原文段落 =
══════

将上述分离条件进行放大研究,同时将梯度洗脱的盐浓度范围由0～1 mol/L缩小至0～0.3 mol/L,以期将其与其后的杂蛋白分离,得到的洗脱曲线见图6。

图6 SP-Sepharose HP强阳离子交换层析洗脱曲线Fig.6 Elution curve of SP-Sepharose HP strong-cation exchange chromatography

由图6所示,经过缩小洗脱溶液的盐浓度范围后,纤溶酶组分与杂蛋白得到了较好的分离,活性峰与蛋白峰对应,获得了较好的分离效果。

══════

数据摘录 =
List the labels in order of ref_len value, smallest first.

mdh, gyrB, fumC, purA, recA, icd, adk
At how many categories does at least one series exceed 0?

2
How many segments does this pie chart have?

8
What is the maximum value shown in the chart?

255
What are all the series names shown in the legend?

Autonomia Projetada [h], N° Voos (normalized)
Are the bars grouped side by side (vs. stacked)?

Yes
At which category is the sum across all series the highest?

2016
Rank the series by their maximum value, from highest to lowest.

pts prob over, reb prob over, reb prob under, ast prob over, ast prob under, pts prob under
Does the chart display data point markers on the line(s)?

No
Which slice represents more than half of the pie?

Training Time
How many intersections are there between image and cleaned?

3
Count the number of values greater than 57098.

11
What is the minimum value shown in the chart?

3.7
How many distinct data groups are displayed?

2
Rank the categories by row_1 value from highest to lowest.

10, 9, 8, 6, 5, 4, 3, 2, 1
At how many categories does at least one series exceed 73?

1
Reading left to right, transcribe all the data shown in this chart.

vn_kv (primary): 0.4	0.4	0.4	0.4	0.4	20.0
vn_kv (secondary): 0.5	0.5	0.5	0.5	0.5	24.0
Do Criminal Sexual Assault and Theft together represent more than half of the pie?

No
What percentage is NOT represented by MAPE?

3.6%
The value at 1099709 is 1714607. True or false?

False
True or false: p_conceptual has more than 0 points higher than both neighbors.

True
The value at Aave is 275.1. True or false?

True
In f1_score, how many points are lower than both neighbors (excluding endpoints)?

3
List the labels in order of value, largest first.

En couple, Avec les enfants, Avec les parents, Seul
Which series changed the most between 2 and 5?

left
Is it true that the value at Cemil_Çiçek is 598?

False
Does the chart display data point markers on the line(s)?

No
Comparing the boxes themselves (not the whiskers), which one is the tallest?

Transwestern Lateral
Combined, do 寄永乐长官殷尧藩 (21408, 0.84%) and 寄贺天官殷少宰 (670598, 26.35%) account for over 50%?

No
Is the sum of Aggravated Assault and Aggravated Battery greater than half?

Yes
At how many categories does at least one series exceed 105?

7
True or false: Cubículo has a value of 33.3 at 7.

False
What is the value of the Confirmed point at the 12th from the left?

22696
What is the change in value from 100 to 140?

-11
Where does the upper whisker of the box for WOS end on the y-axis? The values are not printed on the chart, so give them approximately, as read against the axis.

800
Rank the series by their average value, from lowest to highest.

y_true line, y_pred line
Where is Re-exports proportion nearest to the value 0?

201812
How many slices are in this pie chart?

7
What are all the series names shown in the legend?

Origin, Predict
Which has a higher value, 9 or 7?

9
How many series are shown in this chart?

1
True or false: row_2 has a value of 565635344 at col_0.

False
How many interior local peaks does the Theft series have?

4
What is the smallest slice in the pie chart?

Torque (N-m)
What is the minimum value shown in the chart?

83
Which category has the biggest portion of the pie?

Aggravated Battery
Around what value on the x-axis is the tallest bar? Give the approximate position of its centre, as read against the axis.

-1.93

══════

任务列表 =
- A) 请列出原文段落中出现的所有不同数值，重复出现的只写一次。
- B) 请原样输出原文段落中从“图6 SP-Sepharose HP强阳离子交换层析洗脱曲线Fig.6”起、到“对应,获得了较好的分离效果。”止的这一段文字。

书面回答 =
- A) 0、1、0.3、6

- B)
图6 SP-Sepharose HP强阳离子交换层析洗脱曲线Fig.6 Elution curve of SP-Sepharose HP strong-cation exchange chromatography

由图6所示,经过缩小洗脱溶液的盐浓度范围后,纤溶酶组分与杂蛋白得到了较好的分离,活性峰与蛋白峰对应,获得了较好的分离效果。